This article is part of our Exploiting the Matchups series.
Has anyone else noticed that these weekly upgrade/downgrade recommendations have an excellent record of accuracy with quarterbacks and running backs, while the wide receivers and tight ends have been closer to a coin toss? Maybe it's a matter of recency bias or sample size, or perhaps I'm just seeing what I expect to see (funny how we as humans so consistently do that).
Whatever the case, I figured it was worth sharing the observation even if I'm not quite sure what else to do with it. Quarterbacks and running backs do inherently tend to be more consistent, and it's therefore easier to predict their outcomes when dealing with players on the margins of tough fantasy decisions.
The workload sample is usually around 35 passes for a QB or 15 touches for a RB, whereas the typical pass catcher discussed below draws 4-to-8 targets per game.

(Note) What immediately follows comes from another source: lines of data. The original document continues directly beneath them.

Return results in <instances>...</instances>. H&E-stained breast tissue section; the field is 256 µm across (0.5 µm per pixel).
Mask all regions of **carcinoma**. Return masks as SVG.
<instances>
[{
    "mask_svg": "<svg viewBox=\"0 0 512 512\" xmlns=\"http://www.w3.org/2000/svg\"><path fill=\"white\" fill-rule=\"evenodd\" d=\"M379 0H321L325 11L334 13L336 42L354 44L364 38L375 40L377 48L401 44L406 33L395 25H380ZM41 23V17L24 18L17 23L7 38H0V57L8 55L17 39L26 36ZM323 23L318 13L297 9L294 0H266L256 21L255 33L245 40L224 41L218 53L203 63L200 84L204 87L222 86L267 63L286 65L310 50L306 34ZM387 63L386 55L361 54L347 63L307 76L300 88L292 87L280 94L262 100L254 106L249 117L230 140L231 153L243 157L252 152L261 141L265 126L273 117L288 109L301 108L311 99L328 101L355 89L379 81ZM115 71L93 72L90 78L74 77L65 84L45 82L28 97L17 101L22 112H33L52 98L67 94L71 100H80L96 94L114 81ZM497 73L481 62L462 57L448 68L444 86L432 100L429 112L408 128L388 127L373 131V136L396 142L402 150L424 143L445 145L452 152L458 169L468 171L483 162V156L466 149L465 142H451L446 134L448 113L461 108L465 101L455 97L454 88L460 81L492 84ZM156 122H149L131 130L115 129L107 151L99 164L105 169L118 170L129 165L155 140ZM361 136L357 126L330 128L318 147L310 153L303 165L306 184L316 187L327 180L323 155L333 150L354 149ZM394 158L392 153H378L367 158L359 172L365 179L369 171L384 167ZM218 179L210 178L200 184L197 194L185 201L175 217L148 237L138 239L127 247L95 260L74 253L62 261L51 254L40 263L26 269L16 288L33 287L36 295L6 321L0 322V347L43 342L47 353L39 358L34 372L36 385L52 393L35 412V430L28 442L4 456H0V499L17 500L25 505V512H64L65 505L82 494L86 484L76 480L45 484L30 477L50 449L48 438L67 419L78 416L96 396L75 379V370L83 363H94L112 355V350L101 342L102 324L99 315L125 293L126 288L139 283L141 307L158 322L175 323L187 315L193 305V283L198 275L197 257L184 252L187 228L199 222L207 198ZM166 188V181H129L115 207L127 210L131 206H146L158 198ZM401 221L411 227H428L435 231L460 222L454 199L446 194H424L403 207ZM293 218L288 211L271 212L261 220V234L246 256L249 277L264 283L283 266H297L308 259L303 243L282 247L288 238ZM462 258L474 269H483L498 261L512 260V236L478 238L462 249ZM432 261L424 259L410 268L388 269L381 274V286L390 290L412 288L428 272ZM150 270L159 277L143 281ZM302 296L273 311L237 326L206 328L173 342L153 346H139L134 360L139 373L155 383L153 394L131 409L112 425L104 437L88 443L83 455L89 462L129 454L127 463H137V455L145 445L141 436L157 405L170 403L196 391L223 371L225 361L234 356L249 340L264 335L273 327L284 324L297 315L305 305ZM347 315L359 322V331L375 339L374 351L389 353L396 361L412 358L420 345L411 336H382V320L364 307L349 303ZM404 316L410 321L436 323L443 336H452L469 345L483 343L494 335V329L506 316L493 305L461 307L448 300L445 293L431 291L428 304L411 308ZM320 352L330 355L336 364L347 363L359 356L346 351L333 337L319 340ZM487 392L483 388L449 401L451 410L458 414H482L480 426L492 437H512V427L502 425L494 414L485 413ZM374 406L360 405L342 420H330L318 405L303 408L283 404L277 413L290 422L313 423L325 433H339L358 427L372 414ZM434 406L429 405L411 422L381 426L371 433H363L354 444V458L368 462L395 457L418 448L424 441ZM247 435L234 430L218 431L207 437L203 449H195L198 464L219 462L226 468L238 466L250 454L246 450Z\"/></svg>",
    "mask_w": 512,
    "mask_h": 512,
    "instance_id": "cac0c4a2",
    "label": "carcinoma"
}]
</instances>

A favorable matchup doesn't really matter if our guy gets stuck with one of his low-volume games because his team jumps out to a huge lead or other players are having more luck drawing the quarterback's attention.
There's also some impact from tough matchups potentially creating more volume for pass catchers, as teams with good defenses are more likely to establish leads that encourage opponents to abandon the run. One recent example that comes to mind is the 2018 Bears defense, which, in terms of fantasy points, was first against RBs and fifth against QBs, but only 10th against WRs and TEs.